- Abbreviation: SYKP
- Leader: Feray Yılmaz Mertoğlu Mertcan Titiz
- Founded: 24 June 2013
- Headquarters: Olgunlar Sokak No: 2/11 Bakanlıklar Çankaya, Ankara
- Membership (2024): ▼410
- Ideology: Socialism; Marxism–Leninism; Socialist feminism; Proletarian internationalism; Anti-imperialism; Anti-capitalism; Anti-globalization; Secularism; ;
- Political position: Far-left
- National affiliation: Peoples' Democratic Congress
- International affiliation: Progressive International
- Colours: Red, Purple, Green

Website
- https://sykp.org.tr/

= Socialist Refoundation Party =

Turkish political party

Socialist Refoundation Party (Sosyalist Yeniden Kuruluş Partisi, SYKP) is a Marxist–Leninist and socialist feminist political party in Turkey.
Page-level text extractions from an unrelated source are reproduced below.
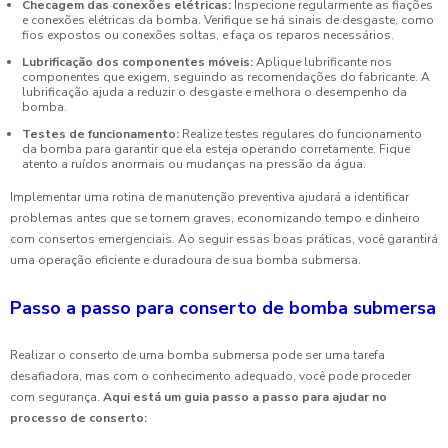
Checagem das conexões elétricas:
Inspecione regularmente as fiações
e conexões elétricas da bomba. Verifique se há sinais de desgaste, como
fios expostos ou conexões soltas, e faça os reparos necessários.
Lubrificação dos componentes móveis:
Aplique lubrificante nos
componentes que exigem, seguindo as recomendações do fabricante. A
lubrificação ajuda a reduzir o desgaste e melhora o desempenho da
bomba.
Testes de funcionamento:
Realize testes regulares do funcionamento
da bomba para garantir que ela esteja operando corretamente. Fique
atento a ruídos anormais ou mudanças na pressão da água.
Implementar uma rotina de manutenção preventiva ajudará a identificar
problemas antes que se tornem graves, economizando tempo e dinheiro
com consertos emergenciais. Ao seguir essas boas práticas, você garantirá
uma operação eficiente e duradoura de sua bomba submersa.
Passo a passo para conserto de bomba submersa
Realizar o conserto de uma bomba submersa pode ser uma tarefa
desafiadora, mas com o conhecimento adequado, você pode proceder
com segurança.
Aqui está um guia passo a passo para ajudar no
processo de conserto:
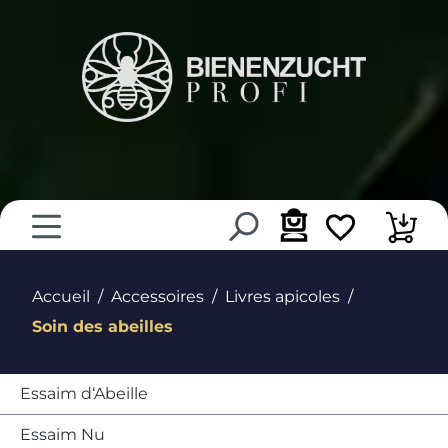
tenu principal
Accueil
Accessoires
Livres apicoles
Soin des abeilles
Essaim d‘Abeille
Essaim Nu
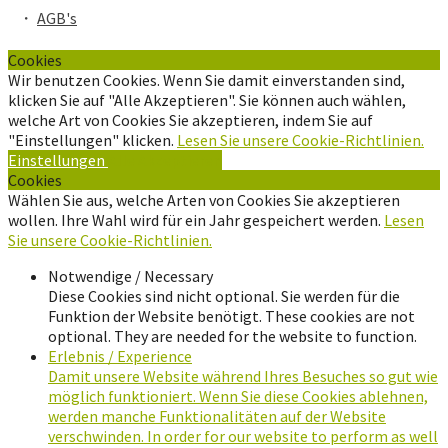
・
AGB's
Cookies
Wir benutzen Cookies. Wenn Sie damit einverstanden sind,
klicken Sie auf "Alle Akzeptieren". Sie können auch wählen,
welche Art von Cookies Sie akzeptieren, indem Sie auf
"Einstellungen" klicken.
Lesen Sie unsere Cookie-Richtlinien.
Einstellungen
Alle Akzeptieren
Cookies
Wählen Sie aus, welche Arten von Cookies Sie akzeptieren
wollen. Ihre Wahl wird für ein Jahr gespeichert werden.
Lesen
Sie unsere Cookie-Richtlinien.
Notwendige / Necessary
Diese Cookies sind nicht optional. Sie werden für die
Funktion der Website benötigt. These cookies are not
optional. They are needed for the website to function.
Erlebnis / Experience
Damit unsere Website während Ihres Besuches so gut wie
möglich funktioniert. Wenn Sie diese Cookies ablehnen,
werden manche Funktionalitäten auf der Website
verschwinden. In order for our website to perform as well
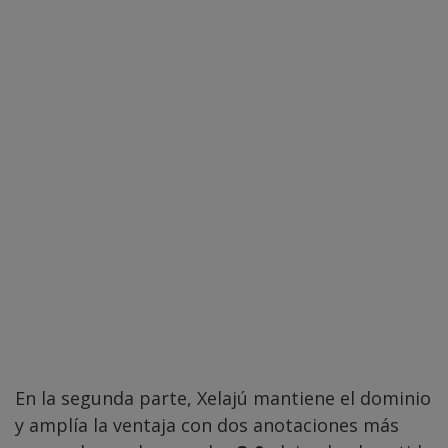
En la segunda parte, Xelajú mantiene el dominio
y amplía la ventaja con dos anotaciones más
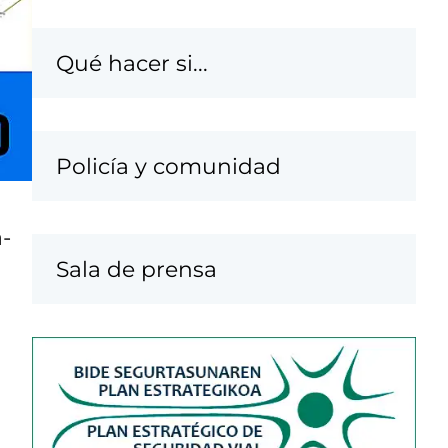
Qué hacer si...
Policía y comunidad
-
Sala de prensa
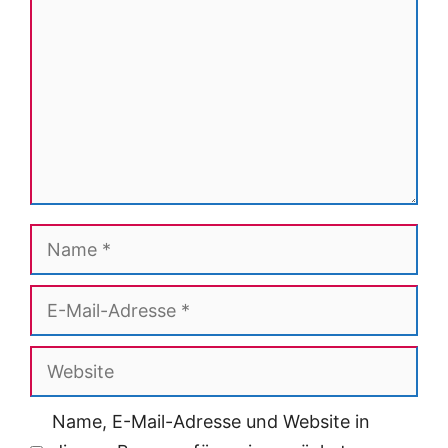
Name
E-
Mail-
Adresse
Website
Name, E-Mail-Adresse und Website in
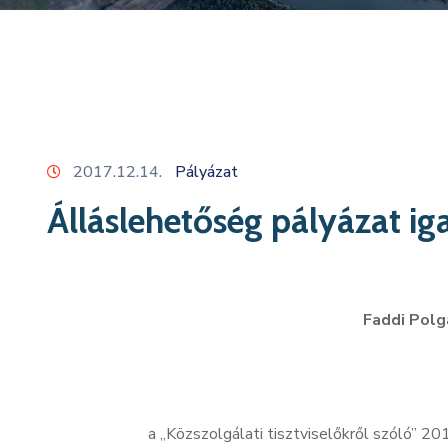
2017.12.14.
Pályázat
Álláslehetőség pályázat ig
Faddi Polg
a „Közszolgálati tisztviselőkről szóló” 20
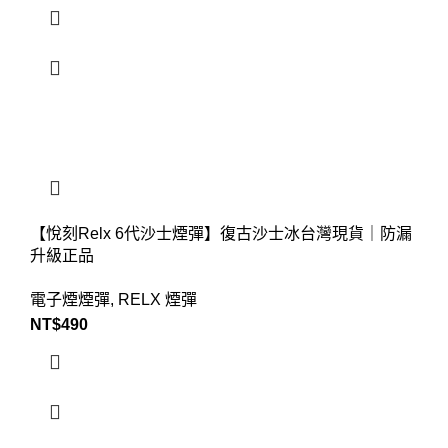
【悅刻Relx 6代沙士煙彈】復古沙士冰台灣現貨｜防漏
升級正品
電子煙煙彈
,
RELX 煙彈
NT$
490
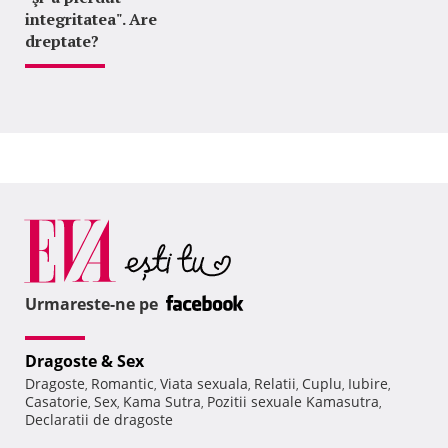
integritatea". Are
dreptate?
Urmareste-ne pe
Dragoste & Sex
Dragoste
Romantic
Viata sexuala
Relatii
Cuplu
Iubire
,
,
,
,
,
,
Casatorie
Sex
Kama Sutra
Pozitii sexuale Kamasutra
,
,
,
,
Declaratii de dragoste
It was founded on 24 June 2013 as a merger of far-left factions Social Freedom Party Initiative, Workers' Socialist Party, Socialist Future Party Initiative, and the Movement for Socialist Unity. Latter, Social Freedom Party Initiative broke away from the SYKP foundation process and later evolved into Social Freedom Party. Party has a tri-coloured star as its logo, red representing socialism, purple for feminism and green for environment.

The party is one of the participants in the People's Democratic Congress (HDK), a political initiative instrumental in founding the Peoples' Democratic Party in 2012.